=== Begin Enclosure ===

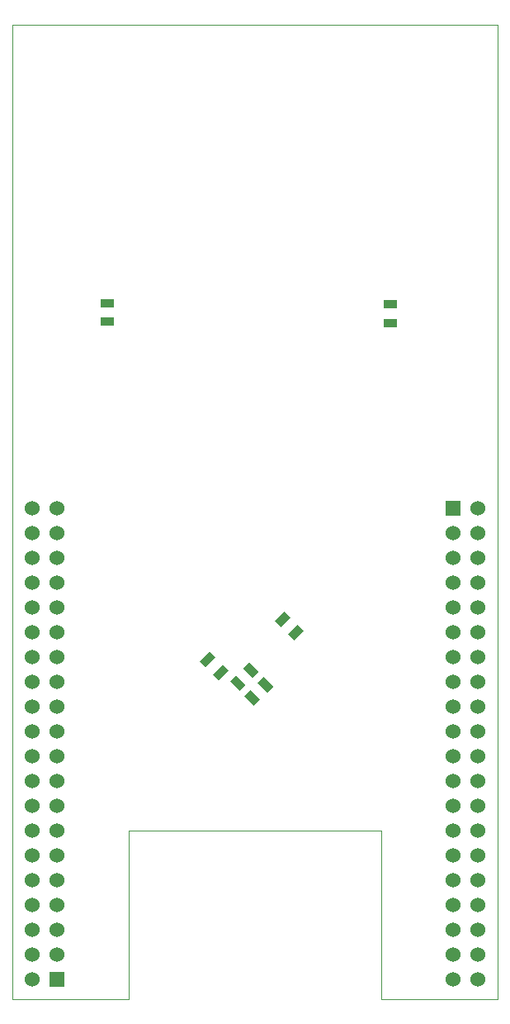
<source format=gbs>
G04 (created by PCBNEW (25-Oct-2014 BZR 4029)-stable) date Sat 16 May 2015 01:40:02 JST*
%MOIN*%
G04 Gerber Fmt 3.4, Leading zero omitted, Abs format*
%FSLAX34Y34*%
G01*
G70*
G90*
G04 APERTURE LIST*
%ADD10C,0.00590551*%
%ADD11C,0.00393701*%
%ADD12R,0.06X0.06*%
%ADD13C,0.06*%
%ADD14R,0.055X0.035*%
G04 APERTURE END LIST*
G54D10*
G54D11*
X30600Y-11700D02*
X50200Y-11700D01*
X30600Y-51000D02*
X35300Y-51000D01*
X45500Y-51000D02*
X50200Y-51000D01*
X35300Y-44200D02*
X45500Y-44200D01*
X35300Y-44200D02*
X35300Y-51000D01*
X45500Y-44200D02*
X45500Y-51000D01*
X30600Y-51000D02*
X30600Y-11700D01*
X50200Y-51000D02*
X50200Y-11700D01*
G54D12*
X48400Y-31200D03*
G54D13*
X49400Y-31200D03*
X48400Y-36200D03*
X49400Y-32200D03*
X48400Y-37200D03*
X49400Y-33200D03*
X48400Y-38200D03*
X49400Y-34200D03*
X48400Y-39200D03*
X49400Y-35200D03*
X48400Y-40200D03*
X49400Y-36200D03*
X48400Y-41200D03*
X49400Y-37200D03*
X48400Y-42200D03*
X49400Y-38200D03*
X48400Y-43200D03*
X49400Y-39200D03*
X48400Y-44200D03*
X49400Y-40200D03*
X48400Y-45200D03*
X49400Y-41200D03*
X48400Y-46200D03*
X49400Y-42200D03*
X49400Y-43200D03*
X48400Y-47200D03*
X49400Y-44200D03*
X49400Y-46200D03*
X49400Y-47200D03*
X49400Y-48200D03*
X49400Y-49200D03*
X48400Y-48200D03*
X48400Y-49200D03*
X48400Y-32200D03*
X48400Y-33200D03*
X48400Y-34200D03*
X48400Y-35200D03*
X48400Y-50200D03*
X49400Y-50200D03*
X49400Y-45200D03*
G54D12*
X32400Y-50200D03*
G54D13*
X31400Y-50200D03*
X32400Y-45200D03*
X31400Y-49200D03*
X32400Y-44200D03*
X31400Y-48200D03*
X32400Y-43200D03*
X31400Y-47200D03*
X32400Y-42200D03*
X31400Y-46200D03*
X32400Y-41200D03*
X31400Y-45200D03*
X32400Y-40200D03*
X31400Y-44200D03*
X32400Y-39200D03*
X31400Y-43200D03*
X32400Y-38200D03*
X31400Y-42200D03*
X32400Y-37200D03*
X31400Y-41200D03*
X32400Y-36200D03*
X31400Y-40200D03*
X32400Y-35200D03*
X31400Y-39200D03*
X31400Y-38200D03*
X32400Y-34200D03*
X31400Y-37200D03*
X31400Y-35200D03*
X31400Y-34200D03*
X31400Y-33200D03*
X31400Y-32200D03*
X32400Y-33200D03*
X32400Y-32200D03*
X32400Y-49200D03*
X32400Y-48200D03*
X32400Y-47200D03*
X32400Y-46200D03*
X32400Y-31200D03*
X31400Y-31200D03*
X31400Y-36200D03*
G54D14*
X34409Y-23682D03*
X34409Y-22932D03*
X45866Y-22971D03*
X45866Y-23721D03*
G54D10*
G36*
X38156Y-37364D02*
X38545Y-36975D01*
X38793Y-37223D01*
X38404Y-37612D01*
X38156Y-37364D01*
X38156Y-37364D01*
G37*
G36*
X38687Y-37894D02*
X39076Y-37506D01*
X39323Y-37753D01*
X38934Y-38142D01*
X38687Y-37894D01*
X38687Y-37894D01*
G37*
G36*
X41188Y-35750D02*
X41577Y-35361D01*
X41824Y-35609D01*
X41435Y-35997D01*
X41188Y-35750D01*
X41188Y-35750D01*
G37*
G36*
X41718Y-36280D02*
X42107Y-35891D01*
X42355Y-36139D01*
X41966Y-36528D01*
X41718Y-36280D01*
X41718Y-36280D01*
G37*
G36*
X40155Y-37408D02*
X40543Y-37797D01*
X40296Y-38045D01*
X39907Y-37656D01*
X40155Y-37408D01*
X40155Y-37408D01*
G37*
G36*
X39624Y-37939D02*
X40013Y-38328D01*
X39766Y-38575D01*
X39377Y-38186D01*
X39624Y-37939D01*
X39624Y-37939D01*
G37*
G36*
X40745Y-37999D02*
X41134Y-38388D01*
X40887Y-38635D01*
X40498Y-38246D01*
X40745Y-37999D01*
X40745Y-37999D01*
G37*
G36*
X40215Y-38529D02*
X40604Y-38918D01*
X40356Y-39166D01*
X39967Y-38777D01*
X40215Y-38529D01*
X40215Y-38529D01*
G37*
M02*

</source>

=== End Enclosure ===

# WHAT YOU ARE ASKED TO DO:
Write out the data above exactly as it appears, but without any image.

# COMPLETED EXERCISE:
<source format=gbs>
G04 (created by PCBNEW (25-Oct-2014 BZR 4029)-stable) date Sat 16 May 2015 01:40:02 JST*
%MOIN*%
G04 Gerber Fmt 3.4, Leading zero omitted, Abs format*
%FSLAX34Y34*%
G01*
G70*
G90*
G04 APERTURE LIST*
%ADD10C,0.00590551*%
%ADD11C,0.00393701*%
%ADD12R,0.06X0.06*%
%ADD13C,0.06*%
%ADD14R,0.055X0.035*%
G04 APERTURE END LIST*
G54D10*
G54D11*
X30600Y-11700D02*
X50200Y-11700D01*
X30600Y-51000D02*
X35300Y-51000D01*
X45500Y-51000D02*
X50200Y-51000D01*
X35300Y-44200D02*
X45500Y-44200D01*
X35300Y-44200D02*
X35300Y-51000D01*
X45500Y-44200D02*
X45500Y-51000D01*
X30600Y-51000D02*
X30600Y-11700D01*
X50200Y-51000D02*
X50200Y-11700D01*
G54D12*
X48400Y-31200D03*
G54D13*
X49400Y-31200D03*
X48400Y-36200D03*
X49400Y-32200D03*
X48400Y-37200D03*
X49400Y-33200D03*
X48400Y-38200D03*
X49400Y-34200D03*
X48400Y-39200D03*
X49400Y-35200D03*
X48400Y-40200D03*
X49400Y-36200D03*
X48400Y-41200D03*
X49400Y-37200D03*
X48400Y-42200D03*
X49400Y-38200D03*
X48400Y-43200D03*
X49400Y-39200D03*
X48400Y-44200D03*
X49400Y-40200D03*
X48400Y-45200D03*
X49400Y-41200D03*
X48400Y-46200D03*
X49400Y-42200D03*
X49400Y-43200D03*
X48400Y-47200D03*
X49400Y-44200D03*
X49400Y-46200D03*
X49400Y-47200D03*
X49400Y-48200D03*
X49400Y-49200D03*
X48400Y-48200D03*
X48400Y-49200D03*
X48400Y-32200D03*
X48400Y-33200D03*
X48400Y-34200D03*
X48400Y-35200D03*
X48400Y-50200D03*
X49400Y-50200D03*
X49400Y-45200D03*
G54D12*
X32400Y-50200D03*
G54D13*
X31400Y-50200D03*
X32400Y-45200D03*
X31400Y-49200D03*
X32400Y-44200D03*
X31400Y-48200D03*
X32400Y-43200D03*
X31400Y-47200D03*
X32400Y-42200D03*
X31400Y-46200D03*
X32400Y-41200D03*
X31400Y-45200D03*
X32400Y-40200D03*
X31400Y-44200D03*
X32400Y-39200D03*
X31400Y-43200D03*
X32400Y-38200D03*
X31400Y-42200D03*
X32400Y-37200D03*
X31400Y-41200D03*
X32400Y-36200D03*
X31400Y-40200D03*
X32400Y-35200D03*
X31400Y-39200D03*
X31400Y-38200D03*
X32400Y-34200D03*
X31400Y-37200D03*
X31400Y-35200D03*
X31400Y-34200D03*
X31400Y-33200D03*
X31400Y-32200D03*
X32400Y-33200D03*
X32400Y-32200D03*
X32400Y-49200D03*
X32400Y-48200D03*
X32400Y-47200D03*
X32400Y-46200D03*
X32400Y-31200D03*
X31400Y-31200D03*
X31400Y-36200D03*
G54D14*
X34409Y-23682D03*
X34409Y-22932D03*
X45866Y-22971D03*
X45866Y-23721D03*
G54D10*
G36*
X38156Y-37364D02*
X38545Y-36975D01*
X38793Y-37223D01*
X38404Y-37612D01*
X38156Y-37364D01*
X38156Y-37364D01*
G37*
G36*
X38687Y-37894D02*
X39076Y-37506D01*
X39323Y-37753D01*
X38934Y-38142D01*
X38687Y-37894D01*
X38687Y-37894D01*
G37*
G36*
X41188Y-35750D02*
X41577Y-35361D01*
X41824Y-35609D01*
X41435Y-35997D01*
X41188Y-35750D01*
X41188Y-35750D01*
G37*
G36*
X41718Y-36280D02*
X42107Y-35891D01*
X42355Y-36139D01*
X41966Y-36528D01*
X41718Y-36280D01*
X41718Y-36280D01*
G37*
G36*
X40155Y-37408D02*
X40543Y-37797D01*
X40296Y-38045D01*
X39907Y-37656D01*
X40155Y-37408D01*
X40155Y-37408D01*
G37*
G36*
X39624Y-37939D02*
X40013Y-38328D01*
X39766Y-38575D01*
X39377Y-38186D01*
X39624Y-37939D01*
X39624Y-37939D01*
G37*
G36*
X40745Y-37999D02*
X41134Y-38388D01*
X40887Y-38635D01*
X40498Y-38246D01*
X40745Y-37999D01*
X40745Y-37999D01*
G37*
G36*
X40215Y-38529D02*
X40604Y-38918D01*
X40356Y-39166D01*
X39967Y-38777D01*
X40215Y-38529D01*
X40215Y-38529D01*
G37*
M02*

</source>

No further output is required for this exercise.